START INPUT FOR THIS TASK

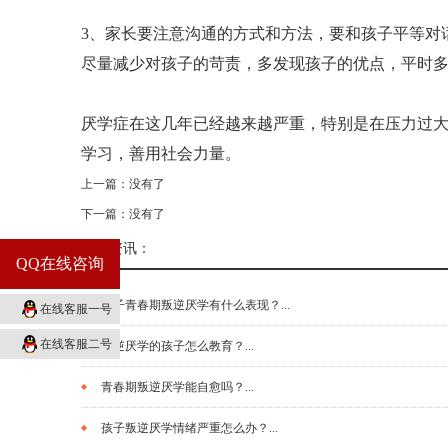
3、家长要注意沟通的方式和方法，要和孩子平等对
尽量减少对孩子的苛责，多发现孩子的优点，平时
厌学症在这几年已经越来越严重，特别是在压力过大
学习，善用社会力量。
上一篇：没有了
下一篇：没有了
相关资讯：
QQ在线咨询
孩子青春期叛逆厌学有什么表现？...
在线客服一号
在线客服二号
叛逆厌学的孩子怎么教育？...
青春期叛逆厌学能自愈吗？...
孩子叛逆厌学情绪严重怎么办？...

END INPUT FOR THIS TASK

> **TASK GOAL**
Where a picture appears, omit it; restate every other part of the entries word for word.

> **THE ANSWER**
3、家长要注意沟通的方式和方法，要和孩子平等对
尽量减少对孩子的苛责，多发现孩子的优点，平时
厌学症在这几年已经越来越严重，特别是在压力过大
学习，善用社会力量。
上一篇：没有了
下一篇：没有了
相关资讯：
QQ在线咨询
孩子青春期叛逆厌学有什么表现？...
在线客服一号
在线客服二号
叛逆厌学的孩子怎么教育？...
青春期叛逆厌学能自愈吗？...
孩子叛逆厌学情绪严重怎么办？...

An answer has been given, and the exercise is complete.